**Text provided:**

= Beginning of Section =

Open h-2 opened 3 years ago
This is a side effect of the way the dictionary is coded in HTSlib, which was the first implementation of BCF. The IDX feature that allows to drop tags from the header was added only later and the specification reflects this non-ideal situation. I agree it's awkward, but the behavior is intended.
Thank you for your reply!
The IDX feature that allows to drop tags from the header was added only later and the specification reflects this non-ideal situation. I agree it's awkward, but the behavior is intended.
Yes, this looks a lot like "we have implemented this hack to do X" and "oh, the format is now incompatible to before, let's just standardize the hack"...
Anyway, just to have this clear:
Since this is not clearly defined in the spec, do you think that these two points are required to write files that are compatible with htslib and bcftools or is this merely the "flavor" of implementation used there?
Not exactly a naive hack like that. The code that later became HTSlib was developed first and unofficially more or less defined what BCF format looks like. In the original implementation it was not possible to remove header lines without recoding the whole BCF body and adding the IDX tag this way was the least problematic way to allow it, otherwise more significant and breaking changes in core structures of HTSlib and the format itself would have to be made, and HTSlib was already out there in public at that point.
I should emphasize that this less hacky than it seems. The VCF specification clearly states that there are two dictionaries, one for contigs and one for strings. Therefore the first occurence of the tag X
across all FILTER, INFO, FORMAT columns defines its index, and it is independent of X
defined in contigs and vice versa. This results in two number sequences, as in this example:
##FILTER=<ID=PASS,Description="..",IDX=0>
##contig=<ID=X,IDX=0>
##contig=<ID=Y,IDX=1>
##FILTER=<ID=X,Number=1,Type=String,Description="..",IDX=1>
##FILTER=<ID=Y,Number=1,Type=String,Description="..",IDX=2>
##INFO=<ID=X,Number=1,Type=String,Description="..",IDX=1>
##INFO=<ID=Y,Number=1,Type=String,Description="..",IDX=2>
##FORMAT=<ID=X,Number=1,Type=String,Description="..",IDX=1>
##FORMAT=<ID=Y,Number=1,Type=String,Description="..",IDX=2>
I think we should migrate this to the hts-specs repository (@pd3 - see Transfer Issue in github interface, or I can do it if you wish). The question is about the language in the VCF specification as much as it is about one specific implementation. It definitely needs improving. It doesn't even state it's numeric, let alone that it starts from 0 rather than 1 and counts up sequentially. There are no examples containing this, so it's not something a reader can determine short of using specific implementations of the specification. I understand that the software came first, but the spec should be accessable as the primary source to understanding the format.
I have questions though that need considering for when we're updating the specification.
Is this a bcftools/htslib-only thing, or does htsjdk also handle this in the same manner? If the former, it should probably be dropped from the specification entirely given extra program-specific header fields are permitted as it's currently underspecified. If it's used by other tools, then it'll need a major overhaul in the spec.

= End of Section =

**To do:**
(a) Summarize the thread in two sentences.
(b) Print the passage of the thread that opens with the words containing "Open h-2 opened" and closes with "for your reply!".

(Stored rows)

= Beginning of Section =

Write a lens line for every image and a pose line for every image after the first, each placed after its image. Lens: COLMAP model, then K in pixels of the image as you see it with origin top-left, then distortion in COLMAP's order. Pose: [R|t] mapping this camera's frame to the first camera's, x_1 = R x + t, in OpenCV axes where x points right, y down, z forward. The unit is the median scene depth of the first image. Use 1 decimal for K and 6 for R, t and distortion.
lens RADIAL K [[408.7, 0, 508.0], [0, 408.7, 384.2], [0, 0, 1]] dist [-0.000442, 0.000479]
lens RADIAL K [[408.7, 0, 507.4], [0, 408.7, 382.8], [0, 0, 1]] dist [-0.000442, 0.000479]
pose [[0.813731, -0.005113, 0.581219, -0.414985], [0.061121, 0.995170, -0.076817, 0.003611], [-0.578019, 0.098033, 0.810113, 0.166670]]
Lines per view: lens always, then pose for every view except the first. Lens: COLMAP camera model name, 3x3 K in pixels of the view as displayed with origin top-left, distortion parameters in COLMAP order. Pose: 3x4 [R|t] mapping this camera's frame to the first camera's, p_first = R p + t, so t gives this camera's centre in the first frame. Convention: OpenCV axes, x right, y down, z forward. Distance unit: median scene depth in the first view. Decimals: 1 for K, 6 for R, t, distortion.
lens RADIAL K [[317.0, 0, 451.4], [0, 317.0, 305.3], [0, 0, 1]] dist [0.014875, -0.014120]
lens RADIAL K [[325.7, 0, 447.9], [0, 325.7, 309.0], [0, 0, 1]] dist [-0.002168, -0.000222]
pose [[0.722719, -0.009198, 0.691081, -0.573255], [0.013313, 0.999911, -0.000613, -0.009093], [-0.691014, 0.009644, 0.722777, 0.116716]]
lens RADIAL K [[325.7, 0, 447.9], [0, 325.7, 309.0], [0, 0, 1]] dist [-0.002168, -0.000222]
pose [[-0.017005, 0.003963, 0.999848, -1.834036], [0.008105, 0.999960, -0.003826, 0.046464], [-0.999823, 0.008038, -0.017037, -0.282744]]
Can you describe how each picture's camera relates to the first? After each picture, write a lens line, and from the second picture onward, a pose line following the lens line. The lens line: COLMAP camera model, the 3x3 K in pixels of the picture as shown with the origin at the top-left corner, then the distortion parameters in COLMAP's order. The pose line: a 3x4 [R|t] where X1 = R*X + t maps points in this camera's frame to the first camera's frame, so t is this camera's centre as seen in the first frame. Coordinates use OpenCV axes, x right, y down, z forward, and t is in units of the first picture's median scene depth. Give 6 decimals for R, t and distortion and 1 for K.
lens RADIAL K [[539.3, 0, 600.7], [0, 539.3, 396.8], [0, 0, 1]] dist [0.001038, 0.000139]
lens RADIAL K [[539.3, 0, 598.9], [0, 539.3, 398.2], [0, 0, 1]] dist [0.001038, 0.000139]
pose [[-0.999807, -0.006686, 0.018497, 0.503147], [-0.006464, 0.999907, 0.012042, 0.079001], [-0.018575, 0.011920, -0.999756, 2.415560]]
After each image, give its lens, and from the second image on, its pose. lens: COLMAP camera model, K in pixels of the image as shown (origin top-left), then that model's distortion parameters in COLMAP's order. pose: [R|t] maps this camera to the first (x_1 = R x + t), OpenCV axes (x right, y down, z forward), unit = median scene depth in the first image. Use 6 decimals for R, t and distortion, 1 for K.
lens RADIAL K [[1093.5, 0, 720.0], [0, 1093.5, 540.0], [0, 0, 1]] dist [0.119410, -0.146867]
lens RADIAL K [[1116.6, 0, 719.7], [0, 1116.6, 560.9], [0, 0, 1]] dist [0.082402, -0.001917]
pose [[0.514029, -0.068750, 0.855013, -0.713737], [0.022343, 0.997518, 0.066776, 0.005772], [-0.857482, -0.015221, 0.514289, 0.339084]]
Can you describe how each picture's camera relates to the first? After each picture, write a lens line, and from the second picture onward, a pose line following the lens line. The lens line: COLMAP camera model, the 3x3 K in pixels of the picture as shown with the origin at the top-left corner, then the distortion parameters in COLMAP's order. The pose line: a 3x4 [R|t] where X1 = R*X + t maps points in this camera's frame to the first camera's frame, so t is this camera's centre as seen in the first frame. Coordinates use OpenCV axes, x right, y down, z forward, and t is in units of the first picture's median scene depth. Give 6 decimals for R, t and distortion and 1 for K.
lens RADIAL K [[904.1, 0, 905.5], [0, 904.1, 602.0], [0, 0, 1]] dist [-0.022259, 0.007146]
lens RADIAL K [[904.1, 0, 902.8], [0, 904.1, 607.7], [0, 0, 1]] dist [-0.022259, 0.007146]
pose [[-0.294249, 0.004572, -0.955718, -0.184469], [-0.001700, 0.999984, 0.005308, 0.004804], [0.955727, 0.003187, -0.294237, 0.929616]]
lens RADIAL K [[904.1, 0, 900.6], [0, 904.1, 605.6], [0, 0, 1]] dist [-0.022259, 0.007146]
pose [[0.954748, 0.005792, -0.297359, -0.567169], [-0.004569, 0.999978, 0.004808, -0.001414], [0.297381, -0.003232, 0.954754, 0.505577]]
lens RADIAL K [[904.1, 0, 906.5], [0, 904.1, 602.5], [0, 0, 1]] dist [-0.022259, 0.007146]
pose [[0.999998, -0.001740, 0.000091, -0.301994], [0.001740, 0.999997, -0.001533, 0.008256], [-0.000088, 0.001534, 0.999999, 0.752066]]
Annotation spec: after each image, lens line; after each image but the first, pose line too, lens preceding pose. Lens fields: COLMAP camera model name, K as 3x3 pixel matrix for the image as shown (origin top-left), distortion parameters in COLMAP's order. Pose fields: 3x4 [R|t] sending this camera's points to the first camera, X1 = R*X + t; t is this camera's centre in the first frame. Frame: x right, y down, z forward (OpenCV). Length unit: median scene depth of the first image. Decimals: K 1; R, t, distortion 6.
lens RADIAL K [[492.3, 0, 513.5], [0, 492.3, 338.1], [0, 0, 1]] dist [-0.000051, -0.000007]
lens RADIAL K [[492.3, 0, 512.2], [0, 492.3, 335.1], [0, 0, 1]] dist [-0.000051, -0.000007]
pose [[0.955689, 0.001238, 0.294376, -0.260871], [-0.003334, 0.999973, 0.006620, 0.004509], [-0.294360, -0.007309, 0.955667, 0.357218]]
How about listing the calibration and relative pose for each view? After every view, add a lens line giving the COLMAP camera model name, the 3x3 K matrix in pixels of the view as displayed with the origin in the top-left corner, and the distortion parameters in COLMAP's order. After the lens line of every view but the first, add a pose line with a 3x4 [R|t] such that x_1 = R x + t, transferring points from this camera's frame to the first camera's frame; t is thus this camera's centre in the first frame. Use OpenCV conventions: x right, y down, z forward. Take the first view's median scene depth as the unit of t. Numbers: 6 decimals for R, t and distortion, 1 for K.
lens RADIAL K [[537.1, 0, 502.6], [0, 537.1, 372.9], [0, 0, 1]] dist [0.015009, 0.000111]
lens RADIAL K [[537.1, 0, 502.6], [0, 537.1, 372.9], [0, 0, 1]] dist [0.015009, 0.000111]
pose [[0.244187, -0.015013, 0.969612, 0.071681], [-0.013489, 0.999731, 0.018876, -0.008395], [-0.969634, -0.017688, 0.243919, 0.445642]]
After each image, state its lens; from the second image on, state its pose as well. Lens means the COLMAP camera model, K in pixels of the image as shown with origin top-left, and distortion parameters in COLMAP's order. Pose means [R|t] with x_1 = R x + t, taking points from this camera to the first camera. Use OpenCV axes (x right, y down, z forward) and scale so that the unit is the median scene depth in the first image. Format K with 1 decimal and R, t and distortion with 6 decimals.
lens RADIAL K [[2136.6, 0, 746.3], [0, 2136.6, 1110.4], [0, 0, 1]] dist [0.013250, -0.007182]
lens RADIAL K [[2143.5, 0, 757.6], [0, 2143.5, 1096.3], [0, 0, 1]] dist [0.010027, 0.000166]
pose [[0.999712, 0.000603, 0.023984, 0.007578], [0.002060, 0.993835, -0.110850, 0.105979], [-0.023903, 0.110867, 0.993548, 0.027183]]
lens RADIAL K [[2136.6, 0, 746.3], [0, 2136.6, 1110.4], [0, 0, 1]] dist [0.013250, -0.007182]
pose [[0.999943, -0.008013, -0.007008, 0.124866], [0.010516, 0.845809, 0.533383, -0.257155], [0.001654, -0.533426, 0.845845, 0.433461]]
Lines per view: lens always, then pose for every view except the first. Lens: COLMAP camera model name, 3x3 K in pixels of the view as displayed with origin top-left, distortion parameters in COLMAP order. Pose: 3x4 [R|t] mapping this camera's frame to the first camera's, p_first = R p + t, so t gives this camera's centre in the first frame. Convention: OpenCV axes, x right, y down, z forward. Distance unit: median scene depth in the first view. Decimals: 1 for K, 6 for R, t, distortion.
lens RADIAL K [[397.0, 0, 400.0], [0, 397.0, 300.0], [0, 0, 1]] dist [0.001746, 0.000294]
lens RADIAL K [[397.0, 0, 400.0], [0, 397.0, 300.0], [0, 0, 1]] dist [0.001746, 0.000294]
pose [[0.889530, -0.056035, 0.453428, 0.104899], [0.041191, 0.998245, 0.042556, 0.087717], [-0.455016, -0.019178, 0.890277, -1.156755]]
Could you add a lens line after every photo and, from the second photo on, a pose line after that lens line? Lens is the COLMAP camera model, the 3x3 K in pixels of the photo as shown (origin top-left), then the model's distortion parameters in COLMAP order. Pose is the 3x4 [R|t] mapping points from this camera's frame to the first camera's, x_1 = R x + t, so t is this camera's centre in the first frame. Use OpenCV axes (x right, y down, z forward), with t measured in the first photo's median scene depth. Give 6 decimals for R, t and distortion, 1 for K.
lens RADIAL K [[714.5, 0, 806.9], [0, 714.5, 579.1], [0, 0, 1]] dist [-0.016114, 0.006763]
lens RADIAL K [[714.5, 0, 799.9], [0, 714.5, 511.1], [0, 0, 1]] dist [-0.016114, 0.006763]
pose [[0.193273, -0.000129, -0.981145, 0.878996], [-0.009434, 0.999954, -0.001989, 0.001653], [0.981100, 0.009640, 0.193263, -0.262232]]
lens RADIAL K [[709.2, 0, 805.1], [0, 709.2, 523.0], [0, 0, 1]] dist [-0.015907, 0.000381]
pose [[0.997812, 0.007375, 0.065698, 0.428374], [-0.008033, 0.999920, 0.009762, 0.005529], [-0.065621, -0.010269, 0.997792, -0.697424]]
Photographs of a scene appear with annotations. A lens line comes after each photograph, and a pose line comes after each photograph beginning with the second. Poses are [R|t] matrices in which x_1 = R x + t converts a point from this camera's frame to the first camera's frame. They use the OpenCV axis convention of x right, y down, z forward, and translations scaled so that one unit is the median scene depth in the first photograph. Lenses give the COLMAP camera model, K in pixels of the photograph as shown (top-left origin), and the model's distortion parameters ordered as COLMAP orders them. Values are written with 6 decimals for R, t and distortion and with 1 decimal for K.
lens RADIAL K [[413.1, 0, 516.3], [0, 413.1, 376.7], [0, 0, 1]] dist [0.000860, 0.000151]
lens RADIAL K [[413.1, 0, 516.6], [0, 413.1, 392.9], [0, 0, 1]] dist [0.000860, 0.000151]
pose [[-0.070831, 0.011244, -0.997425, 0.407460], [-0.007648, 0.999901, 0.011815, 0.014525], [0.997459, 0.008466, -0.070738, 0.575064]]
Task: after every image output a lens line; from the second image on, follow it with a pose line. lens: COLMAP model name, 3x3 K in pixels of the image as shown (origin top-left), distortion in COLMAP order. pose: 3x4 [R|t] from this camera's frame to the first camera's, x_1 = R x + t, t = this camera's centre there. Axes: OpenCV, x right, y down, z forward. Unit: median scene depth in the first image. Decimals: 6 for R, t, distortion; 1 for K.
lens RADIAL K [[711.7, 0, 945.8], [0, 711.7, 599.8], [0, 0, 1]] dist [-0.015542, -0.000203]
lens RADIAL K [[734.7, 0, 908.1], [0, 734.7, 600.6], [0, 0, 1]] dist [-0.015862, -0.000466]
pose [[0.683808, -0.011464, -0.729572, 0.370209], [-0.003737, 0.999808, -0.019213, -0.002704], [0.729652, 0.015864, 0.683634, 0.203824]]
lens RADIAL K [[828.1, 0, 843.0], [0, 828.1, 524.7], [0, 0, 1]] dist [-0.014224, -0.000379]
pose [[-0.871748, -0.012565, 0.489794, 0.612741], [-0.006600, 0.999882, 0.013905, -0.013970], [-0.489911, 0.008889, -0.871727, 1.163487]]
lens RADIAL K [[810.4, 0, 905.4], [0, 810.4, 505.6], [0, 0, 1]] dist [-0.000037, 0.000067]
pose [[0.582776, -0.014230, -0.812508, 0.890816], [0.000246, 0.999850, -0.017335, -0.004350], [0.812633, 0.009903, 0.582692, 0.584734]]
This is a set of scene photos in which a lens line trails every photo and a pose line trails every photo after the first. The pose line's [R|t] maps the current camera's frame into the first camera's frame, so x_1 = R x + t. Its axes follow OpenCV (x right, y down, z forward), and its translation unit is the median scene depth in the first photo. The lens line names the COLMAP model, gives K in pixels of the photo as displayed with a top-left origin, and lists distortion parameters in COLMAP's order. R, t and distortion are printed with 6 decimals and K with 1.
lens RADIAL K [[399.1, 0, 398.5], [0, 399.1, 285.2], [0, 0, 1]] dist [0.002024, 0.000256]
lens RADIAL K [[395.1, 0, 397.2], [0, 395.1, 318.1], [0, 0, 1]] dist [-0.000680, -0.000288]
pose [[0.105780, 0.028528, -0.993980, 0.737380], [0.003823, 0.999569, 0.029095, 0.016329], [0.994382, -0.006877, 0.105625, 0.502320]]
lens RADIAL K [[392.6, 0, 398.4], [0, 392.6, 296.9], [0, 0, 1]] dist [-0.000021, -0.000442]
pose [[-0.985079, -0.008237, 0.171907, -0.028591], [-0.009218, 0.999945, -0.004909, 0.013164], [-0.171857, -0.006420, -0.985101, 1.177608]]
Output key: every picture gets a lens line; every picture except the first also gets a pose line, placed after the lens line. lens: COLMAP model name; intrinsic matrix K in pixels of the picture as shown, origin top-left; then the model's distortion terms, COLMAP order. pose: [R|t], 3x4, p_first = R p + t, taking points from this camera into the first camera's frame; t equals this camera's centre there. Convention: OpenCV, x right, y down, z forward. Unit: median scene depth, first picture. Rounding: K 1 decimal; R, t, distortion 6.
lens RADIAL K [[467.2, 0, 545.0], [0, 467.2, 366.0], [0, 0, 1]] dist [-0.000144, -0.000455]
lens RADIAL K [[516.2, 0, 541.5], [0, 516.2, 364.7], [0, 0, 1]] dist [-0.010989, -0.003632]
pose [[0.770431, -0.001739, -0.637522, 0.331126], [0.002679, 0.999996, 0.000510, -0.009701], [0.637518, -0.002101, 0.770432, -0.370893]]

= End of Section =

**Answers given:**
(a) The thread concerns the IDX tag in BCF headers, which a maintainer calls an awkward but intended result of how HTSlib codes its dictionary, added later as the least problematic way to allow header lines to be removed without recoding the whole BCF body. Another participant says the VCF specification does not even state that IDX is numeric, starts from 0, or counts up sequentially, and asks whether the behavior is specific to bcftools and htslib or is also handled the same way by htsjdk.

(b)
Open h-2 opened 3 years ago
This is a side effect of the way the dictionary is coded in HTSlib, which was the first implementation of BCF. The IDX feature that allows to drop tags from the header was added only later and the specification reflects this non-ideal situation. I agree it's awkward, but the behavior is intended.
Thank you for your reply!